What is the Mito Registry?
The Mito Registry collects important information about Australians with confirmed or suspected mitochondrial disease (mito) for the purpose of research into treatments and cures.
The primary aim of the Mito Registry is to establish a significant base of patient data to attract clinical trials to Australia, ensuring our mito community benefits from the latest developments in mito medicines and treatment.
Why should I join the Mito Registry?
Joining the Mito Registry will ensure you have the earliest access to new treatments by having the opportunity to take part in a relevant study or clinical trial.
And, the benefit goes even broader than improving your own health outcomes. Being part of the Mito Registry means that you can contribute to ground-breaking medical advancements which lead to a brighter future for the entire mito community.
You do not need to have a confirmed diagnosis to join the Mito Registry. If you or any family members are suspected of having mito and are going through a diagnostic journey, there is great value in being on the Mito Registry.
What is a clinical trial?
Clinical trials are research studies that evaluate a new medical intervention or treatment. They are an essential part of developing new treatments to discover better ways to prevent, detect or treat diseases like mito. Ultimately, these discoveries lead to better health outcomes.
Is my data safe?
Information on the Mito Registry is treated as confidential and will not be disclosed to any third party. We use the Mito Registry to identify people that meet the selection criteria for an upcoming study or clinical trial, and then contact them directly to ask if they would like to be involved. We will then put interested people in touch with the clinician undertaking the study.
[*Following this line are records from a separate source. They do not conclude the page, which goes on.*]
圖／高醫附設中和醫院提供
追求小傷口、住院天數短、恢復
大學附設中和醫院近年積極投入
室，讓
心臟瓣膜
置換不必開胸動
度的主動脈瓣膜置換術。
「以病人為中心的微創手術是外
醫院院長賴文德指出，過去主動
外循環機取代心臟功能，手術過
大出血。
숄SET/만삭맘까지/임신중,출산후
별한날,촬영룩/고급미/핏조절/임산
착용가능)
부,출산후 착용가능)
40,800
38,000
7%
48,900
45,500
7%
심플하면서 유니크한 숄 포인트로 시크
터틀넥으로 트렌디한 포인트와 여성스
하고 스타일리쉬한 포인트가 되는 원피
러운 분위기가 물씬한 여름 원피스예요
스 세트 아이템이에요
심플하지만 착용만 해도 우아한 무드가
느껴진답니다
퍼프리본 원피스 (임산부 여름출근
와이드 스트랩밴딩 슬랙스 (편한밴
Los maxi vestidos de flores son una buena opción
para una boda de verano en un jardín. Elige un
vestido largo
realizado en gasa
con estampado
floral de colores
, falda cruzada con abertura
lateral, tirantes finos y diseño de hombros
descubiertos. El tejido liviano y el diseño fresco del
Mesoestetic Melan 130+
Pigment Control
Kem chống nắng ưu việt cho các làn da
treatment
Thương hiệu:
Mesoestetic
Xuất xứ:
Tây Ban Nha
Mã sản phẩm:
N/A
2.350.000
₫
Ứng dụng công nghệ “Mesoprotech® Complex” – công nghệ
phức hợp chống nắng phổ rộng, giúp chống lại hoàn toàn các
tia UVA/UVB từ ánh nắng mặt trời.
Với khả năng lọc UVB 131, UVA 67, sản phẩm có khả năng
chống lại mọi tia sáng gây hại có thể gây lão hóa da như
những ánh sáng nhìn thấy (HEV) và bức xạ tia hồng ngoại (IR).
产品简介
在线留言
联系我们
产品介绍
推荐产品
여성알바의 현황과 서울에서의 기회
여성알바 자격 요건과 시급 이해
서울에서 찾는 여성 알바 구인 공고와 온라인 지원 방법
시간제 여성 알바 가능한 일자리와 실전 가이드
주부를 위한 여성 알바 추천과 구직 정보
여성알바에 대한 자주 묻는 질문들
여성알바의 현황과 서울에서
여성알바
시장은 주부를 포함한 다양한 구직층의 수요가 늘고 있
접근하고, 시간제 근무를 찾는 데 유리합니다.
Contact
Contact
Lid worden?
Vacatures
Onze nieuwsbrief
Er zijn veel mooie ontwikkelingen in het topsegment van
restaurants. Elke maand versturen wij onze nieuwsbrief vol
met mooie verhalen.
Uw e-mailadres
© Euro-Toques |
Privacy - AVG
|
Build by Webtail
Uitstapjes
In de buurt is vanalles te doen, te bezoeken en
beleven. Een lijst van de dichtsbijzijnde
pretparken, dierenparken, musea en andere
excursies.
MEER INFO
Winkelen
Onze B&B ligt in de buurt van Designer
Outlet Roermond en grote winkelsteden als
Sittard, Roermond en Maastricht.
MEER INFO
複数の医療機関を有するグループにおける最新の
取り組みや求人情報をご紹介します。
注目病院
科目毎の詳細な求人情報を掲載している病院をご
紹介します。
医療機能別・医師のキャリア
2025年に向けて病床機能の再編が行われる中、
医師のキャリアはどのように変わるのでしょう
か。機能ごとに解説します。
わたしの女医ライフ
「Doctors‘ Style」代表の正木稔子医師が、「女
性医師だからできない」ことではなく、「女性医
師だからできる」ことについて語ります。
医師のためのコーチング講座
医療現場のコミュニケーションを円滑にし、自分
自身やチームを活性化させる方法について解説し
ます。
Research into mito is at an exciting stage, with many promising advancements on the horizon. There are an increasing number of clinical trials emerging and Mito Foundation is working hard to establish the Australian mito community as a worthwhile market. Australians with mito deserve the earliest possible access to these innovative trials, but we need a significant base of patient data to attract them.
Currently there are no cures for mito and few effective treatments. Clinical trials are an essential part of driving the medical advancements the mito community so desperately needs and deserves.